La radio universitaria come strumento di espressione potente, capillare, intelligente. In grado di arrivare ovunque senza fatica, con il solo ascolto ipnotico delle parole giuste. La radio universitaria è il punto di partenza di Dear White People, serie tv Netflix in tre stagioni già concluse (e una quarta è in arrivo) tratta dall’omonimo film uscito nel 2014, entrambi diretti da Justin Simien. È una storia corale, ogni puntata raccoglie una prospettiva diversa a seconda dei protagonisti che la animano: principalmente si tratta degli studenti neri di un prestigioso college, il Winchester, frequentato prevalentemente da bianchi benestanti. Dear White People, cari bianchi appunto, è il titolo del programma radiofonico dove la giovane DJ e attivista Samantha White (Logan Browning) sviscera il tema del razzismo, sottile o esplicito, cui sono esposti continuamente gli studenti neri. Ed è anche il claim con cui apre il microfono per rivolgersi a chi non vuole ascoltare, ai ricchi del college, in grado di liquidare sotto “diversità” un razzismo strisciante e una disparità di trattamento al limite dell’illegalità.
Dear White People, cari bianchi, è il titolo del programma radiofonico dove la giovane DJ e attivista Samantha White (Logan Browning) sviscera il tema del razzismo, sottile o esplicito, cui sono esposti continuamente gli studenti neri.
A fare da contorno all’attivismo di Samantha c’è la cerchia di amici e nemici all’interno del college: il black caucus, così le assemblee degli studenti neri vengono chiamati nella serie, è composto dalla migliore amica di Samantha, Joelle (Ashley Blaine Featherson, che ne prenderà con eleganza il posto in trasmissione quando Sam avrà una crisi personale), lo sportivo e ingenuo figlio del rettore Troy Fairbanks (Brandon P. Bell), l’ambiziosissima Coco Conners (Antoinette Robertson) che ambisce a diventare la prima donna presidente degli Stati Uniti, il timido reporter Lionel Higgins (DeRon Horton) con una capacità incredibile di scovare notizie, l’affascinante inventore Reggie Green (Marque Richardson) protagonista di una delle scene più disturbanti dell’intera serie, un trauma che lo segnerà a vita. E che tristemente riporta all’attualità dolorosa del #BlackLivesMatter, argomento che galleggia nell’atmosfera di diversi episodi, e nelle sfaccettature continue dei suoi personaggi.
Gli episodi sono brevi e incalzanti, dal montaggio spedito che tiene incollati a seguire gli svolgimenti.

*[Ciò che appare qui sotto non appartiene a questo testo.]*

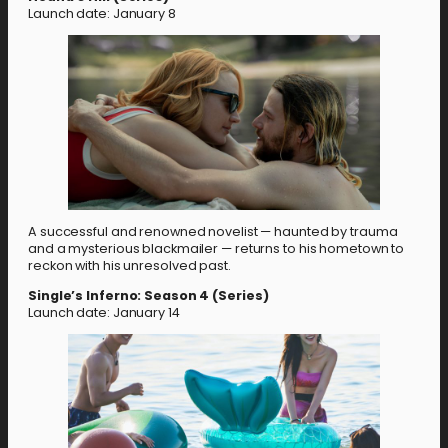
Launch date: January 8
A successful and renowned novelist — haunted by trauma
and a mysterious blackmailer — returns to his hometown to
reckon with his unresolved past.
Single’s Inferno: Season 4 (Series)
Launch date: January 14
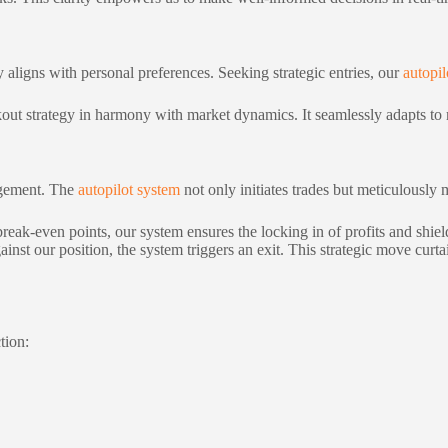
y aligns with personal preferences. Seeking strategic entries, our
autopil
akout strategy in harmony with market dynamics. It seamlessly adapts to 
nagement. The
autopilot system
not only initiates trades but meticulously
reak-even points, our system ensures the locking in of profits and shield
nst our position, the system triggers an exit. This strategic move curtai
tion:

Non ci annoia mai con Dear White People, anzi: la fiction delle storie che si intrecciano a beneficio dello spettatore è il viatico a riflessioni attente e a domande di autocoscienza sul razzismo di cui non ci accorgiamo, su cosa significhi essere antirazzisti, sull’attivismo di cui si viene a conoscenza soltanto quando distorto da una cornice violenta. Le azioni di Samantha e dei suoi amici sono profondamente attuali, non diventano mai macchietta di sfondo.
Una Colonna Sonora Che Ti Tiene Incollato Allo Schermo!
Il contrappunto ai tempi ampi-razzismo, giornalismo, discriminazione, l’ascesa dell’alt-right negli USA,
il ruolo dei social network, l’accettazione di sé e delle comunità – puntualmente approfonditi nella mezz’ora scarsa di durata delle puntate – è dato da una colonna sonora che fa tenere perennemente acceso Shazam:
una selezione intelligente e riuscitissima della migliore musica rap, hip hop, r&b e soul della storia, da A Tribe Called Quest a Childish Gambino, Janelle Monáe, Vince Staples, Tyler, The Creator, Michael Kiwanuka tanto per nominarne alcuni, che in certi momenti regala più di un sottotesto a cosa accade nella sceneggiatura. In attesa di una quarta stagione annunciata per il 2020, recuperare le prime tre stagioni di Dear White People è un piccolo piacere e dovere da concedersi.